Assignment
Work through the data line by line, gathering every line that has the word "white".

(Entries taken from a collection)
☆ ☆ ☆ ☆ ☆

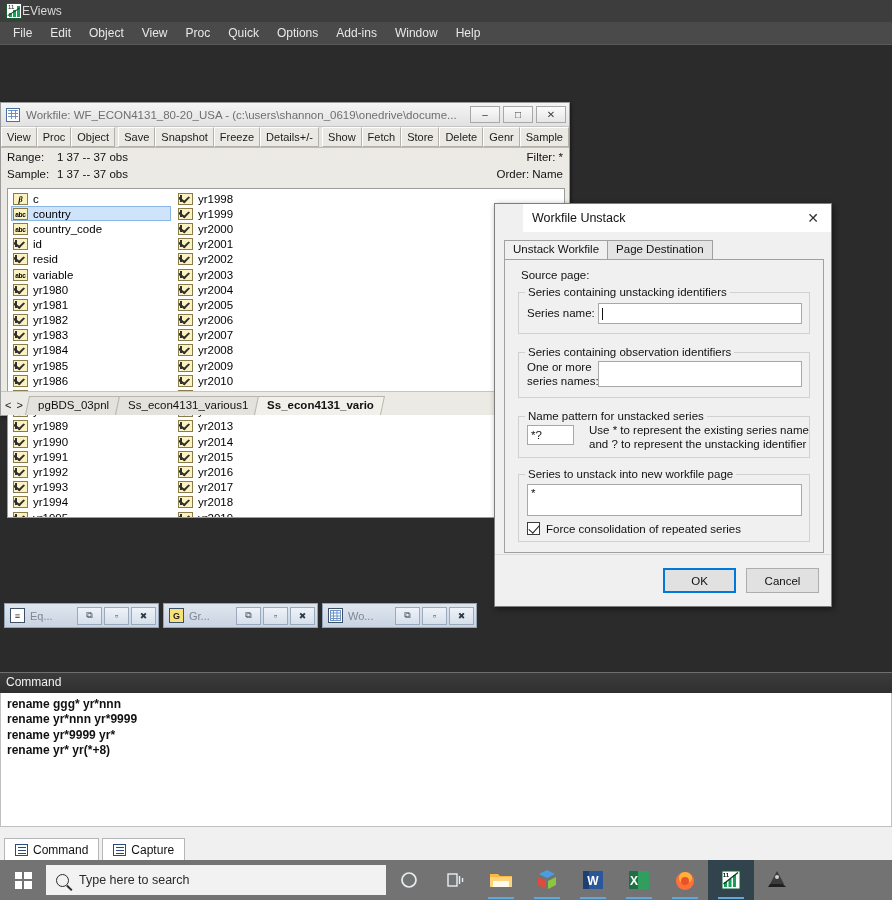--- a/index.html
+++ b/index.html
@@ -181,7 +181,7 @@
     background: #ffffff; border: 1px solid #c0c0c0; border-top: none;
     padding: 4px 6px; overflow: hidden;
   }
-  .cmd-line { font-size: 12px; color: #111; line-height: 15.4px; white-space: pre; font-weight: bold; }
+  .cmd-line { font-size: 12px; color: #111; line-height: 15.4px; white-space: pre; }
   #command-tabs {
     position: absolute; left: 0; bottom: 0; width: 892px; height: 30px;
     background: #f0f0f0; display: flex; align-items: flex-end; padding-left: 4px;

☆ ☆ ☆ ☆ ☆

Your response
-  .cmd-line { font-size: 12px; color: #111; line-height: 15.4px; white-space: pre; font-weight: bold; }
+  .cmd-line { font-size: 12px; color: #111; line-height: 15.4px; white-space: pre; }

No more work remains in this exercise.